Elle lui proposa d’entrer au Club des Dames. Un regroupement de femmes venant de presque tous les milieux de Rapture, bien qu’au fond elle doutait de trouver quelqu’un de son niveau. Elle accepta poliment, presque uniquement par politesse et pensait que de toute façon, l’honneur serait sauf.
A la fin de la séance, Sofia dressa sa main devant cette femme qui cherchait de quoi la payer dans son sac à main.
D’un côté, c’était clairement afficher la pitié que Sofia avait envers elle, mais d’un autre, n’était-ce pas lui rendre service?
Elle insista, insista, si bien que Sofia lui mentit sur le prix qu’elle devait payer. La pauvre femme lui tendit son chèque, avec un étrange sourire…
Sofia prit une seconde ou deux pour lire le nom, et annonça fièrement:
«A la prochaine réunion du Club, nous irons prendre un thé à la Closerie des Théiers, ce jeudi. Vous joindrez-vous à nous, Grace?»
Elle accepta, et repartit chez elle avec le même sourire indescriptible. Le monde lui sourirait-il enfin? Grace Holloway le saurait le jeudi prochain.

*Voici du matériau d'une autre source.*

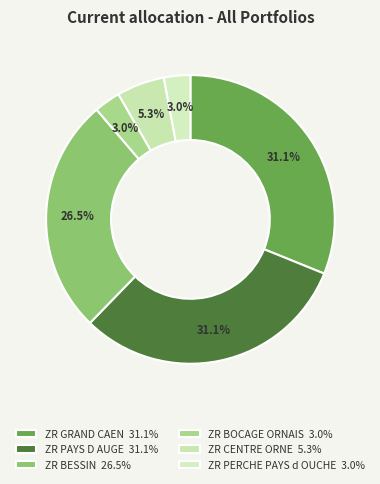

What percentage do ZR BESSIN and ZR BOCAGE ORNAIS together represent?

29.4%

Après cet entretien autant instructif pour l’une que pour l’autre, Sofia alla pour la première fois depuis des années au Trésor de Neptune, avec sa fille. Elle n’avait pas réellement envie de l’emmener, au vu des gens assez peu fréquentables et des lieux assez inconvenants pour des enfants, mais encore moins de la laisser seul à la maison, et elle ne connaissait personne à qui elle faisait assez confiance pour garder sa fille.

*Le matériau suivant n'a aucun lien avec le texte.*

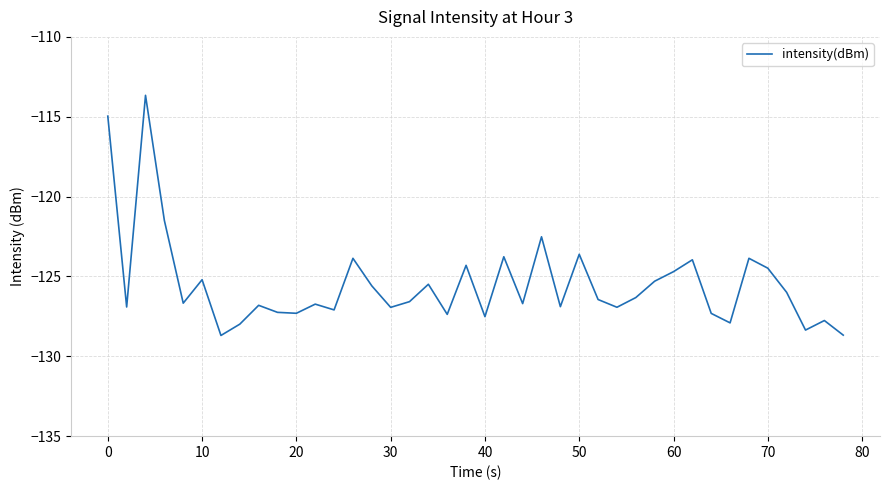

What is the average value?

-125.5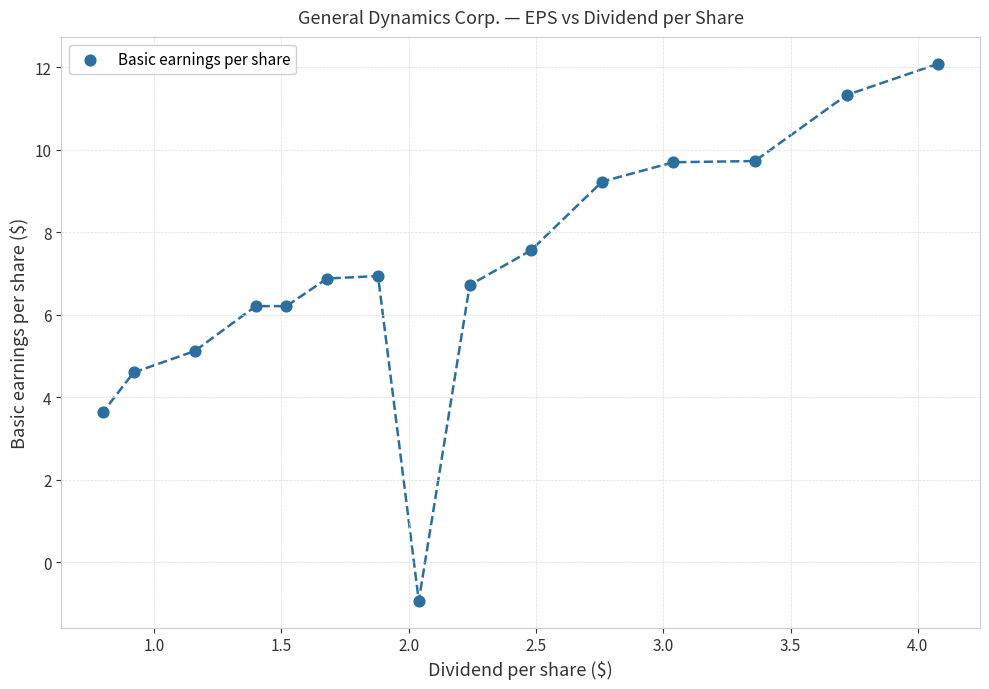

What is the range of Y values (max minus min)?

13.0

Elle reprit encore une fois une Ryan’s Club, sa fille sur les genoux, et, en pensant à Grace, demanda à Bill McDonagh un autre entretien avec Ryan. Elle annonça d’emblée que c’était pour parler de religion. Après tout, qu’est-ce qui motivait réellement Ryan dans sa croisade contre la croyance? Pourquoi l’interdire à Rapture, le soi-disant paradis de la Liberté?